He became the prison builder to compensate for his staunch opposition to the death penalty, which became the hammer Koch used to beat him in a primary, runoff and general election in 1977, when the Son of Sam, a serial killer who captivated the city with mad murders, was arrested in August. Remarkably, at a time when death was a bipartisan bromide, Mario stood against the wind for 12 years, until the governor who beat him, George Pataki, could gleefully welcome its return. If we are looking for a list of Mario’s accomplishments, start with an end to official revenge killings, a veto of the soul.

Continue on to his Notre Dame speech, when every word was a prayer for tolerance, a careful reconciliation of a church he loved with a constitution he loved at its point of collision, the abortion issue. “We know,” he said to Catholics, “that the price of seeking to force our beliefs on others is that they might try someday to force theirs’ on us.” The convention speech he gave in San Francisco in 1984 was not so much “the tale of two cities” as it was the tale of two Cuomos—the one his soul yearned for, which he could express on a national stage, and the one who governed New York, where every dollar was a decision.

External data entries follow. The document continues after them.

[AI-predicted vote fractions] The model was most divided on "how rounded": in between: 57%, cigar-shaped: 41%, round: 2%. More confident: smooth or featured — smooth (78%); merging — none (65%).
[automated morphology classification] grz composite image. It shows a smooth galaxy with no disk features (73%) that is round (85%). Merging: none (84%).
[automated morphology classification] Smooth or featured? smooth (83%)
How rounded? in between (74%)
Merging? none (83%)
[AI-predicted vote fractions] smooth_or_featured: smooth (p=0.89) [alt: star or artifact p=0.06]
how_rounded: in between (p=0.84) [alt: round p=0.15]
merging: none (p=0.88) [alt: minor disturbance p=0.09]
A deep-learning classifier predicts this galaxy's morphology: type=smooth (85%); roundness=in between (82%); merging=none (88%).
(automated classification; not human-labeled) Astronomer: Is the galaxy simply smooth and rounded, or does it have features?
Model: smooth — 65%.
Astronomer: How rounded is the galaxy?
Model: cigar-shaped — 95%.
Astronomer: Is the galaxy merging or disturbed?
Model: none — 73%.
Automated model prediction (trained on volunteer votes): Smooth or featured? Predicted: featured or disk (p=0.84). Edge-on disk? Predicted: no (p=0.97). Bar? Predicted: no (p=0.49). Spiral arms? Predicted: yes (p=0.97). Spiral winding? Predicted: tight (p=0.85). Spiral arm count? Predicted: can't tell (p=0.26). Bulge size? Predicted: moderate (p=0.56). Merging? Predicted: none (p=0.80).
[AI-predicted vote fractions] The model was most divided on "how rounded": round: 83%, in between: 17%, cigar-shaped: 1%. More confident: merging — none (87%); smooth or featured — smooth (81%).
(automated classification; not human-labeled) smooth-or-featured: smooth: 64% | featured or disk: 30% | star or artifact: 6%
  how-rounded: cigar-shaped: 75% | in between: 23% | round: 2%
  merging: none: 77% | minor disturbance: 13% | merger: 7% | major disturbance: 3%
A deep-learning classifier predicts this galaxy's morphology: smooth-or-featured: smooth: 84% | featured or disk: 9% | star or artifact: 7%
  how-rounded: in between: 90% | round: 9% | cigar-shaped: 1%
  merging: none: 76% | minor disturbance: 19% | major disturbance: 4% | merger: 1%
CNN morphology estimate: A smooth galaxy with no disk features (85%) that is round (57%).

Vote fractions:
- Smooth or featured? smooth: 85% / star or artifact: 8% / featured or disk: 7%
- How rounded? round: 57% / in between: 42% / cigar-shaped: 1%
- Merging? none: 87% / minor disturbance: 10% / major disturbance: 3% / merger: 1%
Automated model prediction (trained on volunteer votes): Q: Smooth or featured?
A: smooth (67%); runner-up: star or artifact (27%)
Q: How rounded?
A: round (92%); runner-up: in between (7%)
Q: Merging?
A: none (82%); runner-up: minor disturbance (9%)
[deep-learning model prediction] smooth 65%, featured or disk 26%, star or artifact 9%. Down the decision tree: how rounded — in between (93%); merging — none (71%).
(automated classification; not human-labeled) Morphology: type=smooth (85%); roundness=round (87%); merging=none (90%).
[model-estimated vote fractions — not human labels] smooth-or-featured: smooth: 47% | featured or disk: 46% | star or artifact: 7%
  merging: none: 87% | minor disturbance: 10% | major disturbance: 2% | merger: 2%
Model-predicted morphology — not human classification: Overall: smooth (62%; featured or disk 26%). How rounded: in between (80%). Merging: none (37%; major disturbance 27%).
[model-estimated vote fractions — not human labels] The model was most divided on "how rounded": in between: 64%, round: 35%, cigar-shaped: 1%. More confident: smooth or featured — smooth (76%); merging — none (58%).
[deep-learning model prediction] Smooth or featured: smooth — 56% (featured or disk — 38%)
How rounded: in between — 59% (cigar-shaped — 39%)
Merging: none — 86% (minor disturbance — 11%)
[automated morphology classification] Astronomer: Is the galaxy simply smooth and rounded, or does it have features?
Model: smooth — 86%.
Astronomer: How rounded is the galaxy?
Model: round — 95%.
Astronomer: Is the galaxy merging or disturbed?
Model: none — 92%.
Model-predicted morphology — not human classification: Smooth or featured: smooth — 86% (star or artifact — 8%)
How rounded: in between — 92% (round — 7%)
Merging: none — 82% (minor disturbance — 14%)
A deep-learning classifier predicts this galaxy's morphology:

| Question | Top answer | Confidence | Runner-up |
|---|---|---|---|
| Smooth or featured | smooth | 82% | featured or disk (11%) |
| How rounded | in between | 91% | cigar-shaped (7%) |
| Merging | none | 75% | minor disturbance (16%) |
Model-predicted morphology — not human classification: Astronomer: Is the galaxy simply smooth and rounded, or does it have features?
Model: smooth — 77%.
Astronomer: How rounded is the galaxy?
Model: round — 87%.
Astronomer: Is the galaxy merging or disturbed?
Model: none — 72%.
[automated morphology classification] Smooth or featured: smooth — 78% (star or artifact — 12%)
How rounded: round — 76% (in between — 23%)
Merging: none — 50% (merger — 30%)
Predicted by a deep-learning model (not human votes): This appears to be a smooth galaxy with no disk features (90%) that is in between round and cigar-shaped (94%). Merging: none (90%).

He could be as courageous when he left Albany as he was cautious in his second floor office, where he lived two-thirds of each day in a swamp of paper, a phone attached to one of those huge ears. His hero was Saint Thomas More, the “heavenly patron of statesmen and politicians” who, as chancellor to Henry VIII, was beheaded for refusing to put the king at the helm of the church. But the only way Mario could get himself executed in Albany was to refuse to pass a budget, an annual trash heap of deals.

It was courage alone that made him governor. He was lieutenant governor as 1982 approached and Gov. Hugh Carey’s expected departure opened the door for him. But Rupert Murdoch used the New York Post to literally draft Koch for governor, just a few months after he’d been re-elected mayor. Koch was 50 points ahead in early polls. The bonanza of real estate and Wall Street money was tumbling into Koch coffers. David Garth, the campaign guru who’d promised to manage Mario’s media, switched camps, casting Cuomo as such a loser he might not even get the votes at the state convention necessary to put him on the ballot. Twenty-four-year old Andrew managed a delegate triumph and months later Mario rode the minority vote to a stunning win. 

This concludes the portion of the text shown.